Después de las montañas me fui a Port Antonio porque no sé quién dijo: Port Antonio.
Allí, descubrí la verdadera esencia de no hacer nada y no sentirte mal por ello, es muy tranquilo y estaba lleno de casas viejas pero de madera íntegramente, con porchecito y balancines como las de las películas. Era sentarse a observar la vida pasar, o ver cómo no pasa nada.
Me quedaba en un hostal de la colina central y no había nadie más… era muy cutre pero muy barato y a mi me encantaba. La madera crujía a cada paso y estaba pintado en rojo y colores vivos, se podía uno sentar y dormir en cualquier lugar, el porche lo mejor. Por las noches veia un poco la tele con los cuidadores y dueños, y observaba cómo ellos doblaban mientras yo intentaba entender el patois televisivo.
Lo único que hice fue acercarme un día a una playa, y mereció la pena.
LLegué tarde pero disfruté de la puesta de sol y de que sólo había locales y me parecía muy exótica y especial. Había un río emergente del suelo de agua dulce (si, como un cenote) y allí podías refrescarte después del baño salado. La gente se lavaba allí y el río desembocaba lindamente en el mar, en el lugar donde yo coloqué mis cosas para comer un poco de cenar y prepararme para la noche.
Me dieron las tantas hasta que conseguí sentirme cómodo después de explorar la zona y controlarla, la noche cayó pronto y no me dio tiempo a explorar con antelación y saber lo que me rodeaba. La parte de atrás era desconocida y me sentía observado por alguna razón.
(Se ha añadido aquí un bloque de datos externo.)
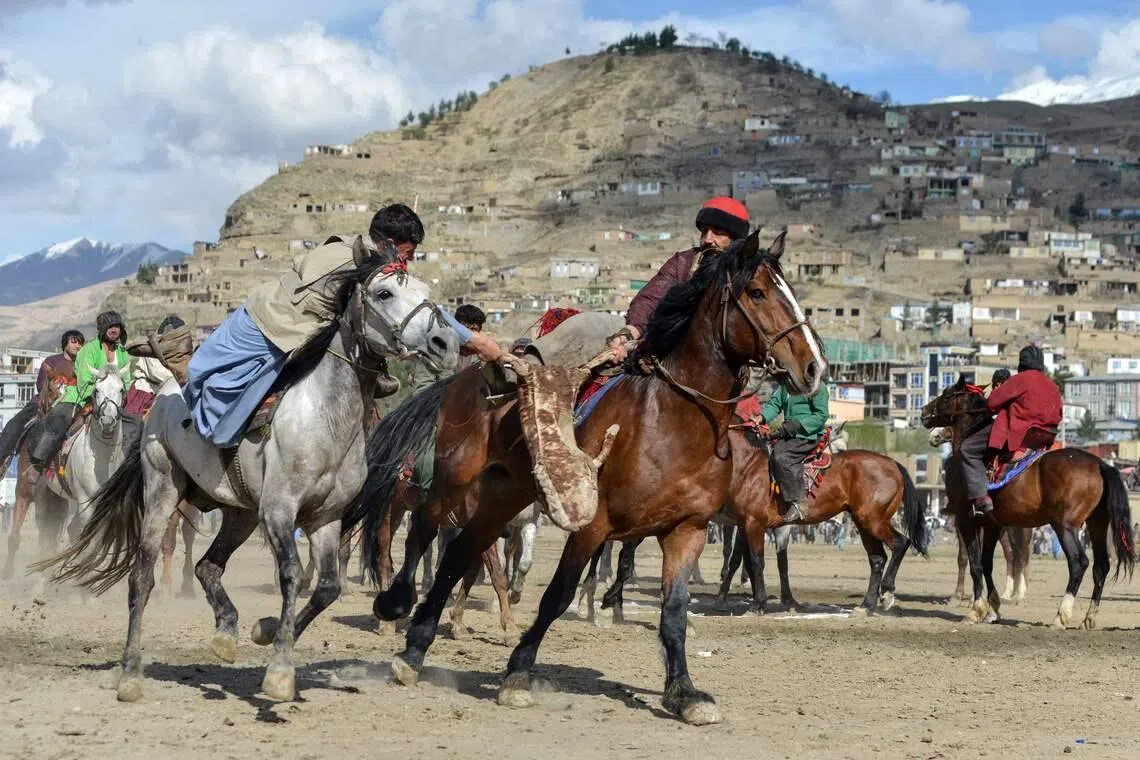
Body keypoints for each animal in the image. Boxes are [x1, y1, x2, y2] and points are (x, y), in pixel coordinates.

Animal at [35, 241, 459, 703]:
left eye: (426, 290)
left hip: (238, 512)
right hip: (163, 490)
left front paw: (268, 631)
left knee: (208, 567)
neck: (325, 417)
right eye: (384, 293)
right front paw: (279, 671)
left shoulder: (325, 519)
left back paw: (226, 631)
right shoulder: (279, 510)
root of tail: (161, 398)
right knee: (141, 576)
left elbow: (328, 586)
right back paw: (130, 672)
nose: (444, 343)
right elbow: (292, 574)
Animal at [345, 229, 825, 725]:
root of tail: (464, 378)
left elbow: (673, 612)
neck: (675, 420)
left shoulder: (687, 530)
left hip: (503, 496)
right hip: (454, 480)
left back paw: (415, 650)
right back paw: (394, 605)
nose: (813, 367)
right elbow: (557, 595)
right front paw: (518, 674)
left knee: (459, 555)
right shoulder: (592, 524)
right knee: (421, 529)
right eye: (758, 292)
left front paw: (684, 693)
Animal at [921, 376, 1135, 627]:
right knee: (1101, 566)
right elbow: (986, 563)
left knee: (1078, 562)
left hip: (1065, 526)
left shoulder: (966, 520)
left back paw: (1061, 615)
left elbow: (974, 563)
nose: (924, 412)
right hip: (1097, 525)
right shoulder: (992, 524)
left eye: (946, 394)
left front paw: (976, 610)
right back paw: (1088, 617)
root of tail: (1099, 464)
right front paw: (993, 607)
Después de un rato apareció un cuidador algo nervioso que no entendía por qué estaba allí tan tarde, que era peligroso para mí. Al ver que yo no reaccionaba temerariamente sino con dulzura y alegría de encontrarle, se relajó (eso dijo) y luego empezó a hablar de cosas más importantes que el echarme de allí o el pagar una tasa.
Media hora más tarde yacíamos los dos relajados, en su guarida de cuidador, charlando sobre cosas muy importantes en la vida, como el saber disfrutar de la naturaleza sin miedos y ser capaz de comunicarse con ella, confiar en ella y respetarla todo lo posible. Cosas que los dos compartíamos con fuerza, pues el hacía lo que yo hice esa noche todos los días: observarla, limpiarla, y sentirse cobijado por ella… Se atrevió a decir que los dos éramos especiales por ser capaces de ver ciertas cosas, y quisimos ser amigos por largo tiempo.
Al despedirnos, me pidió dinero. Le dí 100 dólares jamaicanos y no volvimos a vernos.